Intellectual assets

It’s important to make arrangements for managing the intellectual assets generated by research projects. We encourage the exploitation of the results of all the research we fund.

What are intellectual assets?

Intellectual assets extend beyond intellectual property rights (such as patents, trademarks, copyright and design rights) which provide legal protection to include know-how, processes and trade secrets – all of which may be developed during a research project.

Our approach to Intellectual Assets

EPSRC makes no claim to the Intellectual Assets arising from the research and training that it supports. Since EPSRC has no research institutes of its own, responsibility for managing intellectual assets arising from the research and training that we support is delegated to the funded organisation. EPSRC suggests a flexible approach and does not lay down any prescriptive rules about how Intellectual Assets (IA) should be identified or managed.

Agreements between partners will need to reflect the circumstances of each case, and should be put in place before projects begin.

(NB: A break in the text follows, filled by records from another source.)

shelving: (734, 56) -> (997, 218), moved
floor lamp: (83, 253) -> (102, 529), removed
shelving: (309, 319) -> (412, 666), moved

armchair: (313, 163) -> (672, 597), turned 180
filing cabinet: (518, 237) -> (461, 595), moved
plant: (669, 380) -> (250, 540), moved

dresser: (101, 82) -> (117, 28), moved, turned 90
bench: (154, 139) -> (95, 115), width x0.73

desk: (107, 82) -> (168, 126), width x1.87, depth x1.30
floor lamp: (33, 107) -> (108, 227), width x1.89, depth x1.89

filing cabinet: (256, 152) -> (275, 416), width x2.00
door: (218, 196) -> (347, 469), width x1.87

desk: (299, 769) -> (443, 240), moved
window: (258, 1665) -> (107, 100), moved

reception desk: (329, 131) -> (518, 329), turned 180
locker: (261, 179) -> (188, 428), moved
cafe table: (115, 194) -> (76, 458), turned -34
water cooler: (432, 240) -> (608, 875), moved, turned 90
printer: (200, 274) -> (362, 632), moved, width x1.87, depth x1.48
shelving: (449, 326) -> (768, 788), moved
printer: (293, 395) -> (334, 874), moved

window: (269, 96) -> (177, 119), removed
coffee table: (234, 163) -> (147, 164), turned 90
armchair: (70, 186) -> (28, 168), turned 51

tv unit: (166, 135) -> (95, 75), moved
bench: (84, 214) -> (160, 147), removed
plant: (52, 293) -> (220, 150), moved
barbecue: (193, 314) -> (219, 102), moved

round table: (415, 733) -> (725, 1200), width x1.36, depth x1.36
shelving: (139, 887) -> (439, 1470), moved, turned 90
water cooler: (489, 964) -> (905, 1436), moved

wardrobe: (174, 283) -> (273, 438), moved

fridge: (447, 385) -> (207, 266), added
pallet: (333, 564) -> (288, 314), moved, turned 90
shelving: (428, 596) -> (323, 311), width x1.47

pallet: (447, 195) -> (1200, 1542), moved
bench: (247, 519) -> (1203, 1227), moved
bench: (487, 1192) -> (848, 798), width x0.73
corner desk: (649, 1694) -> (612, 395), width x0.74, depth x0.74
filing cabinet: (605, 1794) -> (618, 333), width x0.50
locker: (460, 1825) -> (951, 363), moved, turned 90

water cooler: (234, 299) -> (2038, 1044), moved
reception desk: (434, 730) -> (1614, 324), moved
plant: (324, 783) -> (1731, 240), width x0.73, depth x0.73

We expect universities to manage their IA and to make sure that those generating the IA get appropriate benefit from its exploitation. Unless arrangements have been made in advance, our guideline is that IA resides with its generator. Arrangements between partners should make sure that there is a suitable return to the university and researcher, that IA ownership returns to the university if it is not exploited by the business partner in an agreed period, and that there should be no significant restrictions on researchers’ future research activities.

Beyond the basic advice on this page we are not able to offer detailed advice and we will not get involved in any detailed negotiations, nor accept any financial or other consequences arising from IA issues relating to EPSRC-funded research.

Options for IA Agreements

For collaborative grants involving two or more universities or user organisations EPSRC requires a formal collaboration agreement between the parties involved that sets out the basis of collaboration between the organisations, including ownership of intellectual assets and rights to exploitation. Such an agreement needs to be in place before the research begins. EPSRC suggests the Lambert Toolkit for collaborative research as a starting point for such agreements.

Arrangements between collaborative partners should make sure that there is

  1. Proportionality in negotiation – The amount an organisation seeks to take out of a project should be proportional to what they have put into it. Intellectual Property (IP) ownership is not essential; it is the right to use that is crucial and hence the goals of a project could be met simply by being able to use a piece of IP.
  2. Avoiding Overemphasis on IP – a broad view of commercialisation and its potential benefits should be taken in order to avoid too narrow a focus patentable IP.
  3. Creating long-term partnership – building relationships between universities and industry underpins successful IP exploitation.
  4. Need for good practice (including clear communication) – to be followed by all sides in all negotiations.
  5. Maintaining academic freedom – much of the IP generated by universities supports their own research and teaching and therefore universities must ensure that they protect their own freedom to operate. This should extend to allowing for multiple pathways to impact, to be determined by the university, for any piece of background IP that is required for a collaborative project.

Who owns IP arising from an EPSRC-funded Studentship?

It depends on the arrangements in place at each university and you should check with the university's research administration office. Unless alternative arrangements are agreed between the university, the student and any collaborator, intellectual property rights will belong to the student who generates them.